Building's webmaster-general offers you the first of his invaluable hints for an unmissable and user-friendly website

Do use keywords often and in a variety of ways

Keywords are like the bait for your organic traffic. Websites are brilliant marketing tools and - when optimised correctly - can bring a whole new audience to your business that didn't even know existed.

There's not a catch-all easy solution to keyword optimisation. Some companies spend thousands of pounds analysing traffic and content, with an aim to re-word and re-position content in order to get more search engine traffic. These costs can be avoided if you think from the ground up when building a site. Think about what you're selling to your visitor - why are they here? What are they looking for? What do you have to offer them? And - what will they search for to find it?


After you have your key phrases, you should use them in as many places as possible and in various different guises. Let's take “Steve's Scaffolding” as an example. Their homepage should have words like “scaffolding, scaffolds, scaffold hire, scaffold erecting” and so on throughout the homepage as headings and bolded text. They also would look at including some of these phrases in the first sentence of the first paragraph on their homepage. After you've looked at the homepage, you then need to consider doing this for every page of your site. And the more varied the better.

There is an entire industry born out search engine optimisation (SEO), so it's not something that you can cover in two or three paragraphs. One SEO agency has a list of tools you can use to evaluate keywords on your site www.justsearching.co.uk. This can give you an idea of the sorts of things they look at.

Don't think you can just paste the same word over and over again at the bottom of your page or hide text by making it the same colour as the background - spiders are smarter than you think.

Don't make me think

The mantra of author and usability specialist Steve Krug is a saying to live by: your visitors are likely to arrive at your site expecting certain browsing they've come to know and love as the norm. If you've decided to not highlight hyperlinks until you roll over them or hidden your site's content in a nested accordion of menu bars, this could give your prospective client enough time to get lost, irritated, and head straight back to Google to see the next result.

Familiarity is something that your average web user likes. Innovation normally equals progression; take it too far and you'll get obfuscation.
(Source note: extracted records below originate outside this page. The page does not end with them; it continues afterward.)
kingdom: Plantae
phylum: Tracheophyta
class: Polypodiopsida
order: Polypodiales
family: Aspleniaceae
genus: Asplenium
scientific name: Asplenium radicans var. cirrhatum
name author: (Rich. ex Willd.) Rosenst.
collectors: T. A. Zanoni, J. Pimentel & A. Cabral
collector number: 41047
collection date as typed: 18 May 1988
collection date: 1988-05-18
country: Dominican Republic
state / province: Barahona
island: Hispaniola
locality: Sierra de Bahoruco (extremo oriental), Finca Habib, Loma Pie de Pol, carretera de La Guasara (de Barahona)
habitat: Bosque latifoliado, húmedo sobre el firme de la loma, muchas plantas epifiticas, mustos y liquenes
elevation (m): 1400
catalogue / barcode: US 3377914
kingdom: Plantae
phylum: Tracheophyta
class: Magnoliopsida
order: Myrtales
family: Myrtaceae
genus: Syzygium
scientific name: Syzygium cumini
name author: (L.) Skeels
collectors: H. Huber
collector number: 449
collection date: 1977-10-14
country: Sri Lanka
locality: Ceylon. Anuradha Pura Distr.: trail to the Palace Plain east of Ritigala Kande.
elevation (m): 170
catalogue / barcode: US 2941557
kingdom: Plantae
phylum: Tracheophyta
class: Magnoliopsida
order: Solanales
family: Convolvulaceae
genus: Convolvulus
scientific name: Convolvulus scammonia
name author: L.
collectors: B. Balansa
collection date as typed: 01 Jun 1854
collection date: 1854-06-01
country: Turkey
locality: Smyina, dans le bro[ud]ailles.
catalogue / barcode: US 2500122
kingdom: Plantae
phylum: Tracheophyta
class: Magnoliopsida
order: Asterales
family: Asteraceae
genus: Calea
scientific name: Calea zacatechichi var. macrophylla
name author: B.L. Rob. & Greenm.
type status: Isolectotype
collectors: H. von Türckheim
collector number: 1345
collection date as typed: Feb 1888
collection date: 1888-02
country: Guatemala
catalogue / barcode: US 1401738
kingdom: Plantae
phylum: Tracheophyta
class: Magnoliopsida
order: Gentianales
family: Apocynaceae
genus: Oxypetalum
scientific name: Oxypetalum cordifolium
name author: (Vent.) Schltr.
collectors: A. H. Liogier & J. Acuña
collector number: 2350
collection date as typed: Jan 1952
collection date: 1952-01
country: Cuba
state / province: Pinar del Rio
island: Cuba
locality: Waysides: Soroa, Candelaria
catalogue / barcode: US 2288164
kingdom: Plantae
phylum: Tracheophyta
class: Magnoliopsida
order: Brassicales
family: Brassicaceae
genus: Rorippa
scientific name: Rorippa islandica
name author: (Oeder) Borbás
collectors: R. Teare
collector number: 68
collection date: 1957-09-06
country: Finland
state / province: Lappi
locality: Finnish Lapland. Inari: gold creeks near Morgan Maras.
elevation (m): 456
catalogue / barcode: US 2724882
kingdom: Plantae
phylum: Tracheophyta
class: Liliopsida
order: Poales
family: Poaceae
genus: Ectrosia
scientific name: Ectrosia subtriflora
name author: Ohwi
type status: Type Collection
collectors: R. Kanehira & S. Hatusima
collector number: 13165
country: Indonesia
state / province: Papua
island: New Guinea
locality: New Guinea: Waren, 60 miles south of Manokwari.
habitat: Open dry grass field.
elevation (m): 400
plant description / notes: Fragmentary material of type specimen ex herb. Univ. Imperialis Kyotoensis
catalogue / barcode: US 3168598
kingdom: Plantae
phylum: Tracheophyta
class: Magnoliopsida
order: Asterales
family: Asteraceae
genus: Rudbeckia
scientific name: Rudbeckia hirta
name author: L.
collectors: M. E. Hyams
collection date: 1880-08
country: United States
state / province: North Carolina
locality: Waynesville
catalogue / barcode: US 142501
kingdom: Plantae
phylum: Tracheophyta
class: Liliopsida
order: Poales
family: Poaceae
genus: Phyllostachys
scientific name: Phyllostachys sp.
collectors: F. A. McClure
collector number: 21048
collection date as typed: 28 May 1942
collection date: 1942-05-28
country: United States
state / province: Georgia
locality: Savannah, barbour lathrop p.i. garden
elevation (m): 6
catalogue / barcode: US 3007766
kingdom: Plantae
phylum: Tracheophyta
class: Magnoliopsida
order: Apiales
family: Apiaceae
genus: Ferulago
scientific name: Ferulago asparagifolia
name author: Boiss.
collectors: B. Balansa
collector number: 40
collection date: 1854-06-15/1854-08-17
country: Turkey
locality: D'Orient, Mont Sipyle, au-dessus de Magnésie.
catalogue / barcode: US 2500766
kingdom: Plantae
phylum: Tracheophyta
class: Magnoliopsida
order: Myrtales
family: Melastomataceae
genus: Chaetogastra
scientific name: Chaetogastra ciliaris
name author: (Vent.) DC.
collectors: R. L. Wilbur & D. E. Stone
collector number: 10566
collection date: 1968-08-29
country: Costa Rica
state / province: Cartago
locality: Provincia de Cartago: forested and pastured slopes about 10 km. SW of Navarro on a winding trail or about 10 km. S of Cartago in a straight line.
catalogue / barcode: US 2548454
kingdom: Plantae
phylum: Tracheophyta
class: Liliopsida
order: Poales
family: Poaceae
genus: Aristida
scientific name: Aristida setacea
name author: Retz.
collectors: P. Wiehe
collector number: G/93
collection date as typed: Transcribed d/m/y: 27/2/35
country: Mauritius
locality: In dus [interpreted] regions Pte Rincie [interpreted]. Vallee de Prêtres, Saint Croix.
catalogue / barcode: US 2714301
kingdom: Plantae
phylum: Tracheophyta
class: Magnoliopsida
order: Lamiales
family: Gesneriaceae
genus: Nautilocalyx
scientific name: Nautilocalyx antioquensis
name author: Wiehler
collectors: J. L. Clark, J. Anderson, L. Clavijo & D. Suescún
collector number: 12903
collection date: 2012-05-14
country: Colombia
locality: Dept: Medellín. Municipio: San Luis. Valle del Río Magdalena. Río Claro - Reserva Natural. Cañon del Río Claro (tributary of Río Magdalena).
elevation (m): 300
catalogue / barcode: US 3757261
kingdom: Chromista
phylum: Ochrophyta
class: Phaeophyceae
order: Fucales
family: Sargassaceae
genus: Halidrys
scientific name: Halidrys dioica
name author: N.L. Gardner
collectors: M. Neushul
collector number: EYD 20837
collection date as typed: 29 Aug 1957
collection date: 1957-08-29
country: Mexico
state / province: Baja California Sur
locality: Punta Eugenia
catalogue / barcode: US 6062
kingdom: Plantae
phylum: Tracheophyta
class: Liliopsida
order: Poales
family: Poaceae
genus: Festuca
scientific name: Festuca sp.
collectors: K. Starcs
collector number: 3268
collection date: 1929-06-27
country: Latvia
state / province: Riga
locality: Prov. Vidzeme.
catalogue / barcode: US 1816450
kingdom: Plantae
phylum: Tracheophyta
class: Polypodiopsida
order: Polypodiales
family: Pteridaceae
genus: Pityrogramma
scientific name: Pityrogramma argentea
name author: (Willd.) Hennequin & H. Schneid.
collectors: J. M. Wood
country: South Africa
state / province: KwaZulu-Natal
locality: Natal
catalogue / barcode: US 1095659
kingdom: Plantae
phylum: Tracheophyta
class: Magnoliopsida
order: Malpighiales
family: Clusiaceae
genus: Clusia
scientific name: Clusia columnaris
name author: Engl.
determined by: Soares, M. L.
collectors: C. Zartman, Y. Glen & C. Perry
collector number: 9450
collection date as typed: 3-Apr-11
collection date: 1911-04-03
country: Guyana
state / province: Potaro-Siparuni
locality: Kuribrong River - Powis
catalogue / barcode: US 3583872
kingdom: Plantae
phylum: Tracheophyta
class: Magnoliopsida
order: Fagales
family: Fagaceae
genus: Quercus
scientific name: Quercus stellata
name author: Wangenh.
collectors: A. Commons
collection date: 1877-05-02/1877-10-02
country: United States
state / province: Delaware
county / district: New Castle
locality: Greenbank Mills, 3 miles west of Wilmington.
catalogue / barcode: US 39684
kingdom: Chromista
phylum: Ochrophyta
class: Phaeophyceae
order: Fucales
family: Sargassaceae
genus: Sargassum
Bearing that in mind, consider including things like breadcrumbs, and keeping housekeeping links such as “contact us”, “Ts & Cs”, “FAQ” and the like in your footer.

My biggest pet peeve when it comes to consistency (or lack thereof) is the implementation proprietary scroll buttons. Design-focused companies have a tendency to try and fit their website into a tidy little square.


Scrolling arrows
Proprietary scrolling arrows stop you using mousewheels onFoster + Partners' site.

Normally this is executed badly and you end up with the caveat of expecting to scroll through their content using controls that don't function as a normal window would (how many of you use a mouse wheel nowadays?).

Web studies suggest that users mainly scan through content instead of reading every single word, as the World Wide Web is a huge place with the next site only a click away.

Don't sacrifice usability over design. Prettiness and tidiness do not equal traffic.